Segment Start: DATA SECTION

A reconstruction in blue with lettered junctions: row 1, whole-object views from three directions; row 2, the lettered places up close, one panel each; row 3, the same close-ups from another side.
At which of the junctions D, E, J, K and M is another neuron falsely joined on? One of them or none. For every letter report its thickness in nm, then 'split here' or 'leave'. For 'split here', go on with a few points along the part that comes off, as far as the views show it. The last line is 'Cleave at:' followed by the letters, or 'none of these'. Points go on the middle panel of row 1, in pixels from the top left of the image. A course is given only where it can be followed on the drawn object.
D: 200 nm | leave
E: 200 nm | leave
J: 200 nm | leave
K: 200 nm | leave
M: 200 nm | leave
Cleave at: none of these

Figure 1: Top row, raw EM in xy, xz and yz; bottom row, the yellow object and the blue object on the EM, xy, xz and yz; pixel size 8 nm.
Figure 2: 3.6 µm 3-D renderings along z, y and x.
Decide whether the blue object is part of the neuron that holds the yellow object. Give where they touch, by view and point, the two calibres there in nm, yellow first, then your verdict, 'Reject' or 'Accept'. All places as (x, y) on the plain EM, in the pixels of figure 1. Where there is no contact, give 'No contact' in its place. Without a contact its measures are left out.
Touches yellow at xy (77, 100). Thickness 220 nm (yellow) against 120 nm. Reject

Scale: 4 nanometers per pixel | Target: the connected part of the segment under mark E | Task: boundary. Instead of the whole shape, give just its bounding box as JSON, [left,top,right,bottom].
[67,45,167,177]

Segment End: DATA SECTION
Segment Start: DATA SECTION

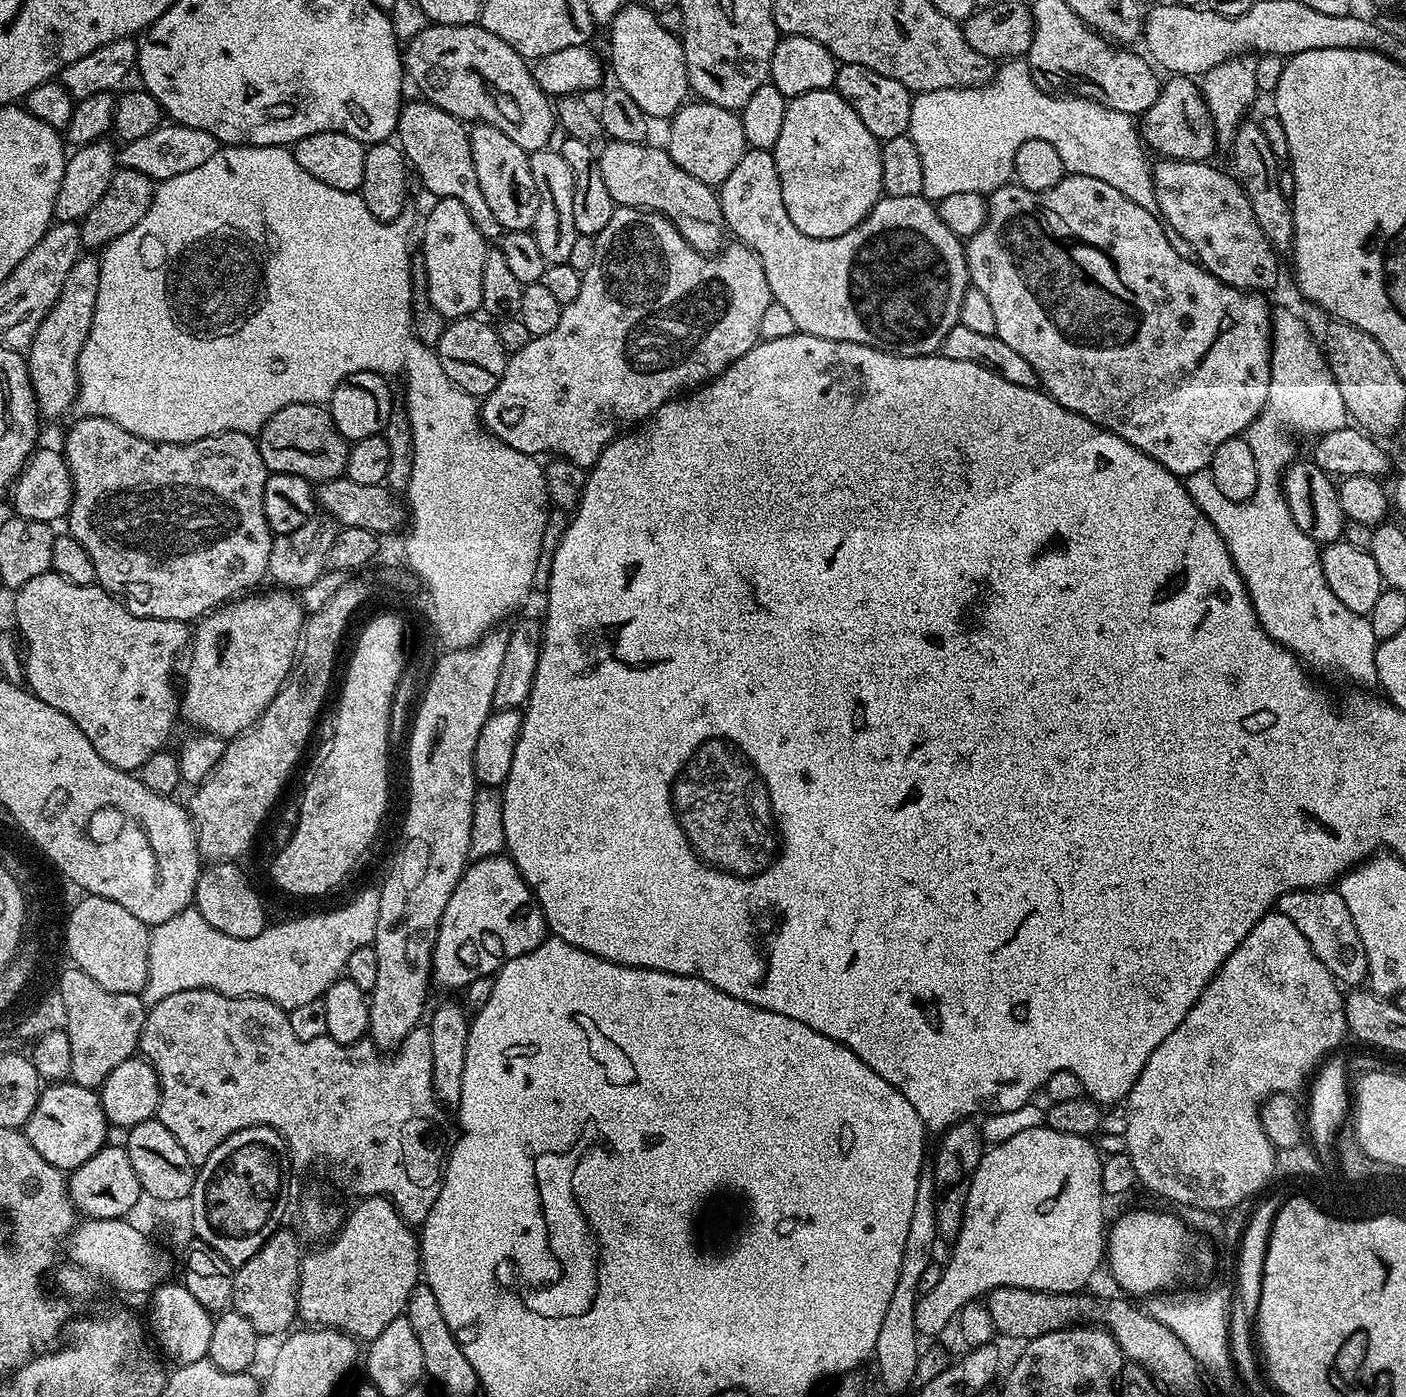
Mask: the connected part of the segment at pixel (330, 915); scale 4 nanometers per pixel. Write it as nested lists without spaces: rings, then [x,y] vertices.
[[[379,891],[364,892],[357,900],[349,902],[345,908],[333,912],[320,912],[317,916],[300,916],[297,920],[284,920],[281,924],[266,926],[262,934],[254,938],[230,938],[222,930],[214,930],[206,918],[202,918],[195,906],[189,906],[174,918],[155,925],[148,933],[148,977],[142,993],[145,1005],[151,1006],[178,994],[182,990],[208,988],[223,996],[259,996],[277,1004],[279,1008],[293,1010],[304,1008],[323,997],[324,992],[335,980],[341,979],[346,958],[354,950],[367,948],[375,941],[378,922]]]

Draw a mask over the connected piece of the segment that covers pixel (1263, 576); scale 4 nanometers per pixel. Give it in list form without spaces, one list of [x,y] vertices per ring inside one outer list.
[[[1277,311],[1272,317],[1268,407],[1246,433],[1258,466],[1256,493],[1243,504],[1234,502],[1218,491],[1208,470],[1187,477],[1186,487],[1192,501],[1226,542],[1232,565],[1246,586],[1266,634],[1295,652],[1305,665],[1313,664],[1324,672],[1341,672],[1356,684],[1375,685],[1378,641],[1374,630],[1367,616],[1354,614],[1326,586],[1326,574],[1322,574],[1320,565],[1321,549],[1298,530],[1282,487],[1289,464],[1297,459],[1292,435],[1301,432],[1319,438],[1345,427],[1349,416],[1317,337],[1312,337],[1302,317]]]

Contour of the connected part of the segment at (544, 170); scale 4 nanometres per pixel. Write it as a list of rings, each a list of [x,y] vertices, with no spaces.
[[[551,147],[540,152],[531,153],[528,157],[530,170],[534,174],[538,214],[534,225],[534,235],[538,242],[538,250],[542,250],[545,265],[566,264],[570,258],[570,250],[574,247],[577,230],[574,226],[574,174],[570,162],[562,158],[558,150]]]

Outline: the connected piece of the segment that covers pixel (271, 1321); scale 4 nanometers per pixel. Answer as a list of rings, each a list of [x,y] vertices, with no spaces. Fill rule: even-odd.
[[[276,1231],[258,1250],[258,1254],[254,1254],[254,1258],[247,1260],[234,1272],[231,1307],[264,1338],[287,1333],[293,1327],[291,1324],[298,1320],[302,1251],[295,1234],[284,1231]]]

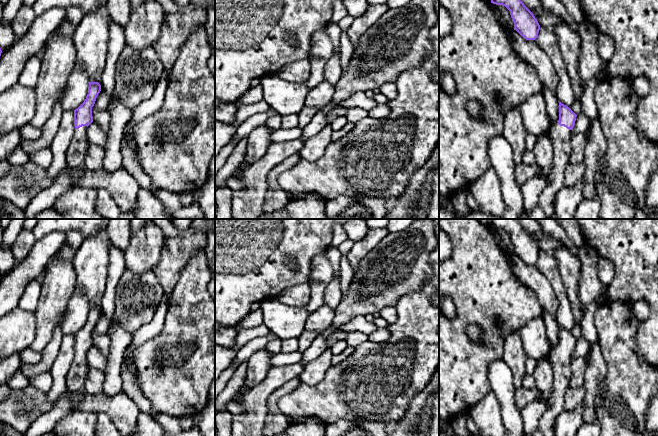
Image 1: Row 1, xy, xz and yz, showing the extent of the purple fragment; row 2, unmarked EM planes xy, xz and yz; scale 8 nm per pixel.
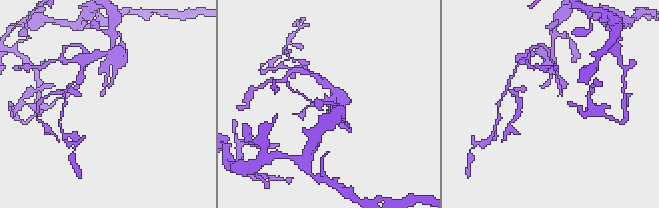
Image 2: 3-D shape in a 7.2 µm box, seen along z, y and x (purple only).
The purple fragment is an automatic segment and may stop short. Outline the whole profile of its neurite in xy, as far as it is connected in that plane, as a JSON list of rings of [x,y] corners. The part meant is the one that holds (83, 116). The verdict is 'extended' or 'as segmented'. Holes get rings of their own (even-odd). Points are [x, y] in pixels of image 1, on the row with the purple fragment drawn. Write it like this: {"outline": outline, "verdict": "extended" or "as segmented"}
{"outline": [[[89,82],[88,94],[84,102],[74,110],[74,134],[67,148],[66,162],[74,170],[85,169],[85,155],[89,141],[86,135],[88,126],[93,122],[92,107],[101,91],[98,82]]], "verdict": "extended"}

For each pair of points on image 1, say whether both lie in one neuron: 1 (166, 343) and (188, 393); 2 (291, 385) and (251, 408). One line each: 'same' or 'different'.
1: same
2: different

Segment End: DATA SECTION

■ **TASK INSTRUCTIONS**
Each line above that falls between the line with "Outline: the connected" and the line with "Image 2: 3-D" should be printed exactly, together with those two lines, but the pictures should not.

■ **COMPLETED EXERCISE**
Outline: the connected piece of the segment that covers pixel (271, 1321); scale 4 nanometers per pixel. Answer as a list of rings, each a list of [x,y] vertices, with no spaces. Fill rule: even-odd.
[[[276,1231],[258,1250],[258,1254],[254,1254],[254,1258],[247,1260],[234,1272],[231,1307],[264,1338],[287,1333],[293,1327],[291,1324],[298,1320],[302,1251],[295,1234],[284,1231]]]

Image 1: Row 1, xy, xz and yz, showing the extent of the purple fragment; row 2, unmarked EM planes xy, xz and yz; scale 8 nm per pixel.
Image 2: 3-D shape in a 7.2 µm box, seen along z, y and x (purple only).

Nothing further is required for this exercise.